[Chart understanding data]

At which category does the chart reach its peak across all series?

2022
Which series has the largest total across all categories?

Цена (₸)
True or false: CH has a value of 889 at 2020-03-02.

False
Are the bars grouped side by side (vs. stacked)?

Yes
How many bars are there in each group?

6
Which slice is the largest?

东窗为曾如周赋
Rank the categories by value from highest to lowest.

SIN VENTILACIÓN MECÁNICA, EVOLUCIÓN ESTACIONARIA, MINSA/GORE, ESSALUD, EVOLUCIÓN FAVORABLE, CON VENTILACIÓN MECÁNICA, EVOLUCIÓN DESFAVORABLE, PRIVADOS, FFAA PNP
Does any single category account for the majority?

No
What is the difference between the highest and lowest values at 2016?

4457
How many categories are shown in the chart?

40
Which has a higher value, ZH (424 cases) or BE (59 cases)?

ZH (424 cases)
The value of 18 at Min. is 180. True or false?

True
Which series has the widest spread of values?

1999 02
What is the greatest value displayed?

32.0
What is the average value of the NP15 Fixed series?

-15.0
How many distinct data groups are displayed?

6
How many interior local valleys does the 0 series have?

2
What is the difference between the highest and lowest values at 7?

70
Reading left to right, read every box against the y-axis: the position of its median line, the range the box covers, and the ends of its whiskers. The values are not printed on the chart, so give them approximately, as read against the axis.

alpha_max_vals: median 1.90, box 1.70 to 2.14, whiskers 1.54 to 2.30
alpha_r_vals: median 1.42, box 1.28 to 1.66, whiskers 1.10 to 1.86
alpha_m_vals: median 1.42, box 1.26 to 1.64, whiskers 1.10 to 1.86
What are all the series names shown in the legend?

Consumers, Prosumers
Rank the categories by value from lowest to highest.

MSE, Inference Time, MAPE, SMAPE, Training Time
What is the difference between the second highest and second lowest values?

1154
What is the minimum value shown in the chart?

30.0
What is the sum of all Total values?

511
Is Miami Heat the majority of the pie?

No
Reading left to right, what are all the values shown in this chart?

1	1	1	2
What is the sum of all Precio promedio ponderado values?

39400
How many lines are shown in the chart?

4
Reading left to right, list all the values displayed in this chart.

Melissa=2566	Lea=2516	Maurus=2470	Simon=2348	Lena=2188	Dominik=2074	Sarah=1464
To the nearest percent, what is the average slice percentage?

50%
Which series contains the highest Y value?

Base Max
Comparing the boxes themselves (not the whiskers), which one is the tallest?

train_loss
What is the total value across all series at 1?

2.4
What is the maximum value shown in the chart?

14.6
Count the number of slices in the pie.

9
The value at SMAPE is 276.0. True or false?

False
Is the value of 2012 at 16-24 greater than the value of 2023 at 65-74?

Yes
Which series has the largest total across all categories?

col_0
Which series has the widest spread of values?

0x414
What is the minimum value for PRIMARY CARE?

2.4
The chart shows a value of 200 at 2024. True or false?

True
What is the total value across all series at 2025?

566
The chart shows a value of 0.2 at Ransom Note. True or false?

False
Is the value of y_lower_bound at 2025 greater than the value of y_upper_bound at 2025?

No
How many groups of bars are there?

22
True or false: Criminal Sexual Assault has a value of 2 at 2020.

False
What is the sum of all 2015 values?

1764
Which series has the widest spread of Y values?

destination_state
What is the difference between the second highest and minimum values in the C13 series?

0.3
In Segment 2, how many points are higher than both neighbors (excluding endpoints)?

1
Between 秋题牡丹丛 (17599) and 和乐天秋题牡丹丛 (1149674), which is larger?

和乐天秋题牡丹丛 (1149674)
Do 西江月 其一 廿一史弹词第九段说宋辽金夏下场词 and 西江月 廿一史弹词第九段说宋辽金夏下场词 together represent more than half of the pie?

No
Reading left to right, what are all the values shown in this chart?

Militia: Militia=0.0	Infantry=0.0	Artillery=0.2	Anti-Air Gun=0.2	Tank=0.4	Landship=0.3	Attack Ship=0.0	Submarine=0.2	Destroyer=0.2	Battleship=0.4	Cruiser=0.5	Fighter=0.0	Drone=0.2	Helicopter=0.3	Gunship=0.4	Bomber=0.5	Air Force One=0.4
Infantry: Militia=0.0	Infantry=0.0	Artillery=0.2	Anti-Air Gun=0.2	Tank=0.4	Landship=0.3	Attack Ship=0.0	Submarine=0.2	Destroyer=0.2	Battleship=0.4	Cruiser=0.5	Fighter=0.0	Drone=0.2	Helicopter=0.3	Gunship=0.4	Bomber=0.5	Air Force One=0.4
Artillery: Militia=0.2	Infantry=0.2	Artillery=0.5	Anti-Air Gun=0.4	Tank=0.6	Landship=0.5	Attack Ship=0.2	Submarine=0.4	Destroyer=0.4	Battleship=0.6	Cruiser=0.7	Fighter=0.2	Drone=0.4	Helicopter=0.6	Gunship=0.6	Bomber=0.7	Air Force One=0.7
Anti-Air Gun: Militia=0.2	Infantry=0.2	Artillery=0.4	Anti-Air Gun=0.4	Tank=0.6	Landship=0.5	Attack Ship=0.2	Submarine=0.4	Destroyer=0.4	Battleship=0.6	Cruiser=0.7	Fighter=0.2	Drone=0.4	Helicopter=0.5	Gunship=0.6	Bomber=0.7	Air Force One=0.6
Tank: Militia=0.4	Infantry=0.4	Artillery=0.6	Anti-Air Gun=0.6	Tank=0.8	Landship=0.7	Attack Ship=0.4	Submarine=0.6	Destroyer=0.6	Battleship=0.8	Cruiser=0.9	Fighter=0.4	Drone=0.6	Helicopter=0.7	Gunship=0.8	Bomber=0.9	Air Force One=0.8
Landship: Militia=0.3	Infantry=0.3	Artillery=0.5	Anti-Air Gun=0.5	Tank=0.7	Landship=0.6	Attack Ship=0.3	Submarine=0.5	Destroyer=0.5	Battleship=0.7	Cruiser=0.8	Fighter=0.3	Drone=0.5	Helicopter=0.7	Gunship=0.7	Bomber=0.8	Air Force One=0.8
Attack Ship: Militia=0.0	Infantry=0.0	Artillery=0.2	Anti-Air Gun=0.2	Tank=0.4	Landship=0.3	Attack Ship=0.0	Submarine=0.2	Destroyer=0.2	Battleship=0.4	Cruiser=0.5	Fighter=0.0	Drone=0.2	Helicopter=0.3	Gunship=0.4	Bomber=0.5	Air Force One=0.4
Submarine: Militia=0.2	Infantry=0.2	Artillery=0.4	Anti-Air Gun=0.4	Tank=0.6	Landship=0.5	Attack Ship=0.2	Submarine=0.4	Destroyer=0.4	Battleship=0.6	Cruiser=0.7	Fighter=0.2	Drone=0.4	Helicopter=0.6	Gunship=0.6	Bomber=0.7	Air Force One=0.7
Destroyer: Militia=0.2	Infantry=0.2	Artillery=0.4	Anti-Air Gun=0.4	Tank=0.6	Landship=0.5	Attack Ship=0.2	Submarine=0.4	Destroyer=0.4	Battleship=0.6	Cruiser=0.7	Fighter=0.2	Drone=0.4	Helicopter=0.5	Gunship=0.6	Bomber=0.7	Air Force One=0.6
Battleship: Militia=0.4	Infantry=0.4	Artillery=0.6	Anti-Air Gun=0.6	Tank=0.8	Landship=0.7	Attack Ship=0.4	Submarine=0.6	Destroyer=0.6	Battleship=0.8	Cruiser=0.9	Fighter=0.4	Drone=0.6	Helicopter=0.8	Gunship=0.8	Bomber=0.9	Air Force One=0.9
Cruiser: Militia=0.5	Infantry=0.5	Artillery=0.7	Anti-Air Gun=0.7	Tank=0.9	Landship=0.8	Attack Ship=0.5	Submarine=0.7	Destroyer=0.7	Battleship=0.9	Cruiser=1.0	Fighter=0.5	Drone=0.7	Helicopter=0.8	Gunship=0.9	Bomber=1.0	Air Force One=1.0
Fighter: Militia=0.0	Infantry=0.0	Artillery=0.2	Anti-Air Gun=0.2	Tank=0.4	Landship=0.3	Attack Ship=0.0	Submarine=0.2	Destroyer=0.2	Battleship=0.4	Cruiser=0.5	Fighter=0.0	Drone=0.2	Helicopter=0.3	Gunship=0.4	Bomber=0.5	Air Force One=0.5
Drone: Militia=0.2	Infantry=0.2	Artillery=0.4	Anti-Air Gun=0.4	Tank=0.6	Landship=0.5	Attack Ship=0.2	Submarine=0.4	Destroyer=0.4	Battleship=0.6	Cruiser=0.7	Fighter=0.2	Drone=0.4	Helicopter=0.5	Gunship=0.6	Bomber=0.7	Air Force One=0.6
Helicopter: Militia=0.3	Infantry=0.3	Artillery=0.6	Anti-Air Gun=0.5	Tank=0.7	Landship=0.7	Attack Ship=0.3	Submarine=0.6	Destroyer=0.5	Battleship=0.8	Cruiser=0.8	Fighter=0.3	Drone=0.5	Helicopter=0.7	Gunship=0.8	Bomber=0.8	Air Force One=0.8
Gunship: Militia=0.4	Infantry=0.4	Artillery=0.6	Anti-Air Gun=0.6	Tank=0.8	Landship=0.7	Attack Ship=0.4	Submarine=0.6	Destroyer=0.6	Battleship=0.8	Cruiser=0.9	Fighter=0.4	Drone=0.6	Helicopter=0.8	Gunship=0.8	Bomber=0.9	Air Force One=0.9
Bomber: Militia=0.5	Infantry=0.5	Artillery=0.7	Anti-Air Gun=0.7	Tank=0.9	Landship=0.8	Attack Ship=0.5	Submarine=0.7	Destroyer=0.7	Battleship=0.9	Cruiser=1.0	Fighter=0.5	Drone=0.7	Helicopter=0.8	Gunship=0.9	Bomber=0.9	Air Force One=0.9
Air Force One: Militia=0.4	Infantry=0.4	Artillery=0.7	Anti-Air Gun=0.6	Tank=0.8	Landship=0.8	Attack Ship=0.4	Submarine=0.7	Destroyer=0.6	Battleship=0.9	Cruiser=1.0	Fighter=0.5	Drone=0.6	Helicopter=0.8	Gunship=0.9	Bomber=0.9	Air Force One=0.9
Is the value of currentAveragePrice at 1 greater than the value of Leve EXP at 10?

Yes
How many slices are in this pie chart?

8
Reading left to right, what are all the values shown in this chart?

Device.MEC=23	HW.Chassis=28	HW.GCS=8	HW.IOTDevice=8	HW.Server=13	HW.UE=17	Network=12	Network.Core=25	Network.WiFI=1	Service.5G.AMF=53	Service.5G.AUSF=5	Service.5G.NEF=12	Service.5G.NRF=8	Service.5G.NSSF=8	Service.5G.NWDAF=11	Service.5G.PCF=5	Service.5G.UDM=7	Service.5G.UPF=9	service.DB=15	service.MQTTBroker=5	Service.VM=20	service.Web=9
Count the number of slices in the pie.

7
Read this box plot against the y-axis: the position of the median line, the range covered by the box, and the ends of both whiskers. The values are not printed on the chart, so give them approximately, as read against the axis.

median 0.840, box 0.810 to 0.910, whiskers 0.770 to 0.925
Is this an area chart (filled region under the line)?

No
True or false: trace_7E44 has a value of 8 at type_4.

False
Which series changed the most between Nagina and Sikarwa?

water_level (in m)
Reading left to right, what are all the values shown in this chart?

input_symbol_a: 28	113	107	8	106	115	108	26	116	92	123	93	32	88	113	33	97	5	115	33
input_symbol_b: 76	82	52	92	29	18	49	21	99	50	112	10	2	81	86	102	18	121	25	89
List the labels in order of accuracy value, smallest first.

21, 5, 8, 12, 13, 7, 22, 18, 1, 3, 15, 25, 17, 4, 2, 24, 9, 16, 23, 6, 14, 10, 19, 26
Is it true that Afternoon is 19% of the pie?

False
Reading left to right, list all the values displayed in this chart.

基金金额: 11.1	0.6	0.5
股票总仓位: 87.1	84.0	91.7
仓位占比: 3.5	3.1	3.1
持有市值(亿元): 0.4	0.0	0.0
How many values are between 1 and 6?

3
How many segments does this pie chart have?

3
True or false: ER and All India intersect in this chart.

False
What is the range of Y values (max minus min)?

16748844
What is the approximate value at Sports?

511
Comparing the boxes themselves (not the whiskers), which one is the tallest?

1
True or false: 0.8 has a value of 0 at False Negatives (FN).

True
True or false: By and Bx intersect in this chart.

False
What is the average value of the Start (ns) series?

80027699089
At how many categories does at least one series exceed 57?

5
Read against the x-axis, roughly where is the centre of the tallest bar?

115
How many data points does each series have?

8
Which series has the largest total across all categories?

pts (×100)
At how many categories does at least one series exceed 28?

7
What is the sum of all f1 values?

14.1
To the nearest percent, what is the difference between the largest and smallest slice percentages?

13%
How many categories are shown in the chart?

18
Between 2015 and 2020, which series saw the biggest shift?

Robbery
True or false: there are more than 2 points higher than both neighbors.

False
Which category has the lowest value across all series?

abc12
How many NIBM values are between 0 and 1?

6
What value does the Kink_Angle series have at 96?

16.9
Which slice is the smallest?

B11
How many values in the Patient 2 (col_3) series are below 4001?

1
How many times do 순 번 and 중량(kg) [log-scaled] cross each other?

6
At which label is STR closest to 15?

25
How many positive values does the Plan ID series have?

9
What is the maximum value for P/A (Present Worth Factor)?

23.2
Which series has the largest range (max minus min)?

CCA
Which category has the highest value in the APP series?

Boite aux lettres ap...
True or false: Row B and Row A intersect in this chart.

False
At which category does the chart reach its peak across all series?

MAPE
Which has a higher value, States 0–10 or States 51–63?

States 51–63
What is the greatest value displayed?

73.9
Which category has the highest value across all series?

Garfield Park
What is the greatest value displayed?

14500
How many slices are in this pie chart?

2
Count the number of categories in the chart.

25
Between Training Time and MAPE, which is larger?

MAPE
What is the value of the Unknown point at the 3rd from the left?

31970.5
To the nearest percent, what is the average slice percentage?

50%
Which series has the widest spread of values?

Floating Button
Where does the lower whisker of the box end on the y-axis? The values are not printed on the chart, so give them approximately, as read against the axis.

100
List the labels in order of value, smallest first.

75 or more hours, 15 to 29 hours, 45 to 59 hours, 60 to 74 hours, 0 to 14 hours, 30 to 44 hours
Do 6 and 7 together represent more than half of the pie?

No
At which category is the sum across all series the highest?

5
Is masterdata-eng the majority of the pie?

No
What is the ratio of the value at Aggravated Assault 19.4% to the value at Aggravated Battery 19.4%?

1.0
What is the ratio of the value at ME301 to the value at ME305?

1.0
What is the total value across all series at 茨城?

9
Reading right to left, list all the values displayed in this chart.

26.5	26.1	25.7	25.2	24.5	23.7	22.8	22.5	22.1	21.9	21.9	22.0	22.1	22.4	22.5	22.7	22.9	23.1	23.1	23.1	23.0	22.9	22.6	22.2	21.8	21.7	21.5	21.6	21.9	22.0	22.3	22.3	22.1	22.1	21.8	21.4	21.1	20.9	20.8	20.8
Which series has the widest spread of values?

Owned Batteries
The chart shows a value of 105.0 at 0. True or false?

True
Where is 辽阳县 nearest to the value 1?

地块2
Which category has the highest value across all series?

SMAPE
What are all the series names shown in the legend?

__Activity__. Return the data unchanged from its first line through the line that contains "Which slice is the largest?", with both of those lines included.

__Task answer__.
At which category does the chart reach its peak across all series?

2022
Which series has the largest total across all categories?

Цена (₸)
True or false: CH has a value of 889 at 2020-03-02.

False
Are the bars grouped side by side (vs. stacked)?

Yes
How many bars are there in each group?

6
Which slice is the largest?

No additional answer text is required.